(DATA TO USE begins)
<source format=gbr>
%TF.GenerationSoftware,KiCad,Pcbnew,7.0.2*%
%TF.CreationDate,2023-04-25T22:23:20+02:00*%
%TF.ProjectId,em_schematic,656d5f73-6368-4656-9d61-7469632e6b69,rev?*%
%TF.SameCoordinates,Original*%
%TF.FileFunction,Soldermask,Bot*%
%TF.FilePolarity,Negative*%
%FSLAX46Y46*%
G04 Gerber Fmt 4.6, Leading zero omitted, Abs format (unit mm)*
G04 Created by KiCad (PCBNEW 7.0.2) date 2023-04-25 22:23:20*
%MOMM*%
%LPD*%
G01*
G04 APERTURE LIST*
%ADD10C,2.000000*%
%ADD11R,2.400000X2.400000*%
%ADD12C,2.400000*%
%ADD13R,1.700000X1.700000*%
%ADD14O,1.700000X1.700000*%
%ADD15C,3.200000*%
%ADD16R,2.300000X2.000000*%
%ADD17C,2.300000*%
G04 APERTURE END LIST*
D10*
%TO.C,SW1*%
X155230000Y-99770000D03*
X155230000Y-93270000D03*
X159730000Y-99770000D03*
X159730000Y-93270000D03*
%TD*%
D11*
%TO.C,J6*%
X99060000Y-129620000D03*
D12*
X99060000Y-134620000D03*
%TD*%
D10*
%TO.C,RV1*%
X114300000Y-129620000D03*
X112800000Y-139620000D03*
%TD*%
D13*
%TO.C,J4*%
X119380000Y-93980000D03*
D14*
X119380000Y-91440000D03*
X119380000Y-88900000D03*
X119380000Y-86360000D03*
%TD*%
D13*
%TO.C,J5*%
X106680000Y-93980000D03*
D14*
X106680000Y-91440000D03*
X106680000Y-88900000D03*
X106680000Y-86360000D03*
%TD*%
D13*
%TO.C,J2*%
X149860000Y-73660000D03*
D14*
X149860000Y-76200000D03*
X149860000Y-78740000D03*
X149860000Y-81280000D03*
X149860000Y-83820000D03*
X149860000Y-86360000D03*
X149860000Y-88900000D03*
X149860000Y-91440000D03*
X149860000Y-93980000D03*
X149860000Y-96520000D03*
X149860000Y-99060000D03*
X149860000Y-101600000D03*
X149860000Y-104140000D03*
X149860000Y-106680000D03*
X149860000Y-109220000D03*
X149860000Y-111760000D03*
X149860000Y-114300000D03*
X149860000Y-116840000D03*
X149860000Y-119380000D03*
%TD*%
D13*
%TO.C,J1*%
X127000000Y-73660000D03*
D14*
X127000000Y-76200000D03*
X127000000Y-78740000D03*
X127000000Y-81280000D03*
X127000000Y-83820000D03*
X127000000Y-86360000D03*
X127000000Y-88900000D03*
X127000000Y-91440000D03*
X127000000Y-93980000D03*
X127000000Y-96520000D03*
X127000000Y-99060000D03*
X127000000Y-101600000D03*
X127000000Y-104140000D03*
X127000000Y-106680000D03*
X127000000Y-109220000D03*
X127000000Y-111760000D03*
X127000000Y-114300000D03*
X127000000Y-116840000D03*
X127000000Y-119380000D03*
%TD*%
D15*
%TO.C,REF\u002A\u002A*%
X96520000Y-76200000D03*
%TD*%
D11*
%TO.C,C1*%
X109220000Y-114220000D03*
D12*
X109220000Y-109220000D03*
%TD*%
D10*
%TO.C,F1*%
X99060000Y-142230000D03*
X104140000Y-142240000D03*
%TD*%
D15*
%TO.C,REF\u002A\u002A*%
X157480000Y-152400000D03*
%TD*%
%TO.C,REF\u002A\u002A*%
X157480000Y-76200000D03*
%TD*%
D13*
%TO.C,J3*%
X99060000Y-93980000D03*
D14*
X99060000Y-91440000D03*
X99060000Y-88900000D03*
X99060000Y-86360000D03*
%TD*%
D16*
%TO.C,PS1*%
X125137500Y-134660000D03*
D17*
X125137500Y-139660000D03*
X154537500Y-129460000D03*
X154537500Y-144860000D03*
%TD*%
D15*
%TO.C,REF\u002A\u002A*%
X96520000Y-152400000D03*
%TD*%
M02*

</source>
(DATA TO USE ends)
(DATA TO USE begins)
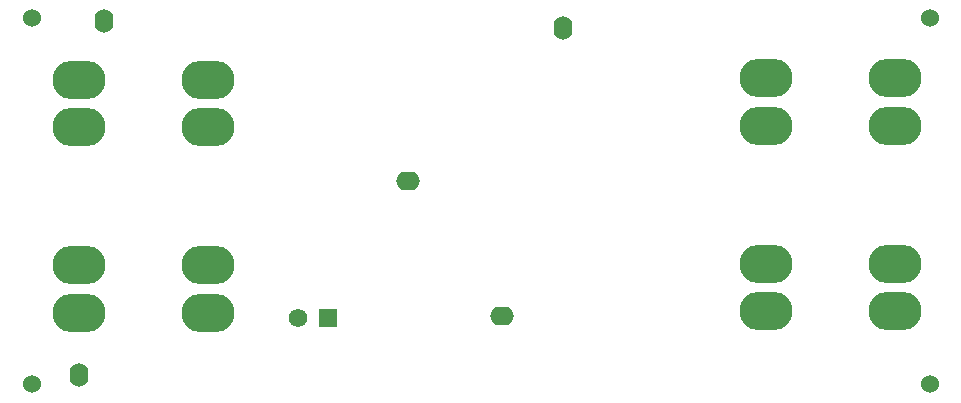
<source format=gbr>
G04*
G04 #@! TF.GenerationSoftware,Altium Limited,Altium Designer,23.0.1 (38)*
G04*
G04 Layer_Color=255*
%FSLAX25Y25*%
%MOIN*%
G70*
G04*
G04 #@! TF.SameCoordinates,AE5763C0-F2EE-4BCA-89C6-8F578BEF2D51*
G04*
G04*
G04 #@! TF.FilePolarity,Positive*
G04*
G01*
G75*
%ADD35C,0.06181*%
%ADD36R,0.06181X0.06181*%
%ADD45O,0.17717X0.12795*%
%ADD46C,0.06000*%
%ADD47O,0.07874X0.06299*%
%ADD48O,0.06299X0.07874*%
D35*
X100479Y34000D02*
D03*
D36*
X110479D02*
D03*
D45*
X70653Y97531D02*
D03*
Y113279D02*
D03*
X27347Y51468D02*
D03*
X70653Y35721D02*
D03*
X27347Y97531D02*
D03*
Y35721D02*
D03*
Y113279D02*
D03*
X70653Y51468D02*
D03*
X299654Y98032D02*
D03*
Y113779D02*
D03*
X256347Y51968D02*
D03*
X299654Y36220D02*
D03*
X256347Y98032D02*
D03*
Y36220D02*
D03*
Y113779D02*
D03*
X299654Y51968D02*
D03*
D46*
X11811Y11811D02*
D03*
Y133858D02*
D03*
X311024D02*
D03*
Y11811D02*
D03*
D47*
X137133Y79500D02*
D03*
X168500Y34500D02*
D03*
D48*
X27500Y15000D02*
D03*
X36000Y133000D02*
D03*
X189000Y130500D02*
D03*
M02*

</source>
(DATA TO USE ends)
(DATA TO USE begins)
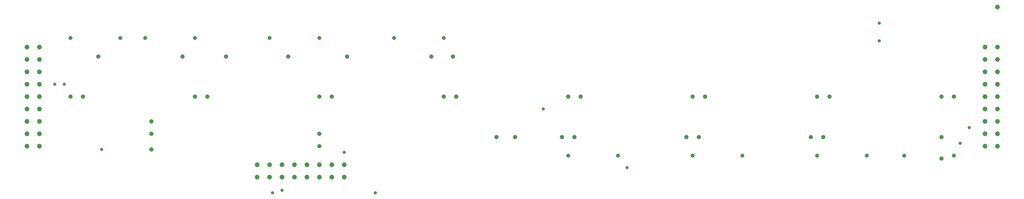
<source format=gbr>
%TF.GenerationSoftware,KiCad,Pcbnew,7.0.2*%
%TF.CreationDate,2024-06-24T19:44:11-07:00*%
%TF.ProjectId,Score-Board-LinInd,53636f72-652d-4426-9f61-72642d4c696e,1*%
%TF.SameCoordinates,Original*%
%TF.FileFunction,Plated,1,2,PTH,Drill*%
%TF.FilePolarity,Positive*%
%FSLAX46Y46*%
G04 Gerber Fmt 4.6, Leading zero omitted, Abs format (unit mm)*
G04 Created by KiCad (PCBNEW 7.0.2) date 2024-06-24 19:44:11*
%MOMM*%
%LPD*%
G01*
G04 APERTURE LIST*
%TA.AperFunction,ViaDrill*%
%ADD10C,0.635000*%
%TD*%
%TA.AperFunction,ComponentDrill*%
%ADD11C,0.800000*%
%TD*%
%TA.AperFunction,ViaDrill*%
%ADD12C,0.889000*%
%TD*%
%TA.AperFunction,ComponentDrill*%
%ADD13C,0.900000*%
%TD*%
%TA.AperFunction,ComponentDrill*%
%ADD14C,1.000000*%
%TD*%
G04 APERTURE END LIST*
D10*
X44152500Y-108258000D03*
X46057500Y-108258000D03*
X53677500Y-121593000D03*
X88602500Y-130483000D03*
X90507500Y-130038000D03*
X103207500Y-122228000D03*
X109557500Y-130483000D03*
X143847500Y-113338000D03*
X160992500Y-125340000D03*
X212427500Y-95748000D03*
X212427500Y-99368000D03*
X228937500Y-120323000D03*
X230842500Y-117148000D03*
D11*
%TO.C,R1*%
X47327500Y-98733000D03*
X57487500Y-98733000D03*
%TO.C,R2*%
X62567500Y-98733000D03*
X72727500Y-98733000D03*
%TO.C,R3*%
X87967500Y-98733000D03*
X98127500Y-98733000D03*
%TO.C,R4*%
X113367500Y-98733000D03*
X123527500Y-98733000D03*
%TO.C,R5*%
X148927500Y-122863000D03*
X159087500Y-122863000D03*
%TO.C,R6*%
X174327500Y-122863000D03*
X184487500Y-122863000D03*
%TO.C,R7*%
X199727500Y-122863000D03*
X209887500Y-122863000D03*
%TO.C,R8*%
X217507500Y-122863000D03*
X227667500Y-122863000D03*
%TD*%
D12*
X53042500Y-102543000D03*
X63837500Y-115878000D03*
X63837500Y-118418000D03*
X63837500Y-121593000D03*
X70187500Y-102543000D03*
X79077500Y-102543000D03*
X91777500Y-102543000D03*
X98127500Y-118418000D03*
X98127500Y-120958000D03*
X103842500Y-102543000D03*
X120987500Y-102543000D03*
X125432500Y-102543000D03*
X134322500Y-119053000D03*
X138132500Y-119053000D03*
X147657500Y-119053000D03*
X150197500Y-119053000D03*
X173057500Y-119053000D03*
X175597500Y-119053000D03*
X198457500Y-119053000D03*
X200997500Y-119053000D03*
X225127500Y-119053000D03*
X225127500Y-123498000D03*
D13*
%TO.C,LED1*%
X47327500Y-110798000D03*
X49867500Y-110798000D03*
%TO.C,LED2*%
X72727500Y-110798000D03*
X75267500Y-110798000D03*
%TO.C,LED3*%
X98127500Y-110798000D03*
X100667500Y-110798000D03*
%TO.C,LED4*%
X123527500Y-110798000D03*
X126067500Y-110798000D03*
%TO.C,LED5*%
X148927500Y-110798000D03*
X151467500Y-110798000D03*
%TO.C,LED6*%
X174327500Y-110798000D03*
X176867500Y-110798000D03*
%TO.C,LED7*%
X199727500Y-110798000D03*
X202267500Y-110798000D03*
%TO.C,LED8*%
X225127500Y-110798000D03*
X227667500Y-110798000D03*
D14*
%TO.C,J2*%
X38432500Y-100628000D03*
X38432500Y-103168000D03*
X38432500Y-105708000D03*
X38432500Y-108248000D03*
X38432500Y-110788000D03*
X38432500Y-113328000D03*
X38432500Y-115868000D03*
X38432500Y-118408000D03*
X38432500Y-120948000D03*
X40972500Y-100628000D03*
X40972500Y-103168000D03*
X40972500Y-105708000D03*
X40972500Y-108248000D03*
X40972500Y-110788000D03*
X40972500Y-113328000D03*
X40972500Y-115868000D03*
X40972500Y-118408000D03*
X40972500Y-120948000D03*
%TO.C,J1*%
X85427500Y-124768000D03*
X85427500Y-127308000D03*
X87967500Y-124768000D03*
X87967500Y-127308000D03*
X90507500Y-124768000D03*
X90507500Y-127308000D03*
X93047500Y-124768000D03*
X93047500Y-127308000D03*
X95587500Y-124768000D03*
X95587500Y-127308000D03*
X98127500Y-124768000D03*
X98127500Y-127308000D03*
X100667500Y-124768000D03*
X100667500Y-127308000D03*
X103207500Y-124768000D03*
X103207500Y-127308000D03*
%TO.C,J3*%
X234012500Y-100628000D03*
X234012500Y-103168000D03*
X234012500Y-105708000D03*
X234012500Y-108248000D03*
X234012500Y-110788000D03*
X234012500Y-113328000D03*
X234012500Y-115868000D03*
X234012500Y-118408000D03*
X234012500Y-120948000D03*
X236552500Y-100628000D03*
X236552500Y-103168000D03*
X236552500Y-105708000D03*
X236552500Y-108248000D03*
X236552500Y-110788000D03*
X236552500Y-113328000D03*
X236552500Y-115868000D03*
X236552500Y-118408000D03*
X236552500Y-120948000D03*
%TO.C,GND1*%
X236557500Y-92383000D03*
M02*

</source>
(DATA TO USE ends)
__JOB__: In the listing above, find the line containing "X47327500Y-110798000D03*" and the line containing "X234012500Y-118408000D03*", then retype both and every line between them exactly, with nothing else.

__SOLUTION FOR THIS TASK__:
X47327500Y-110798000D03*
X49867500Y-110798000D03*
%TO.C,LED2*%
X72727500Y-110798000D03*
X75267500Y-110798000D03*
%TO.C,LED3*%
X98127500Y-110798000D03*
X100667500Y-110798000D03*
%TO.C,LED4*%
X123527500Y-110798000D03*
X126067500Y-110798000D03*
%TO.C,LED5*%
X148927500Y-110798000D03*
X151467500Y-110798000D03*
%TO.C,LED6*%
X174327500Y-110798000D03*
X176867500Y-110798000D03*
%TO.C,LED7*%
X199727500Y-110798000D03*
X202267500Y-110798000D03*
%TO.C,LED8*%
X225127500Y-110798000D03*
X227667500Y-110798000D03*
D14*
%TO.C,J2*%
X38432500Y-100628000D03*
X38432500Y-103168000D03*
X38432500Y-105708000D03*
X38432500Y-108248000D03*
X38432500Y-110788000D03*
X38432500Y-113328000D03*
X38432500Y-115868000D03*
X38432500Y-118408000D03*
X38432500Y-120948000D03*
X40972500Y-100628000D03*
X40972500Y-103168000D03*
X40972500Y-105708000D03*
X40972500Y-108248000D03*
X40972500Y-110788000D03*
X40972500Y-113328000D03*
X40972500Y-115868000D03*
X40972500Y-118408000D03*
X40972500Y-120948000D03*
%TO.C,J1*%
X85427500Y-124768000D03*
X85427500Y-127308000D03*
X87967500Y-124768000D03*
X87967500Y-127308000D03*
X90507500Y-124768000D03*
X90507500Y-127308000D03*
X93047500Y-124768000D03*
X93047500Y-127308000D03*
X95587500Y-124768000D03*
X95587500Y-127308000D03*
X98127500Y-124768000D03*
X98127500Y-127308000D03*
X100667500Y-124768000D03*
X100667500Y-127308000D03*
X103207500Y-124768000D03*
X103207500Y-127308000D03*
%TO.C,J3*%
X234012500Y-100628000D03*
X234012500Y-103168000D03*
X234012500Y-105708000D03*
X234012500Y-108248000D03*
X234012500Y-110788000D03*
X234012500Y-113328000D03*
X234012500Y-115868000D03*
X234012500Y-118408000D03*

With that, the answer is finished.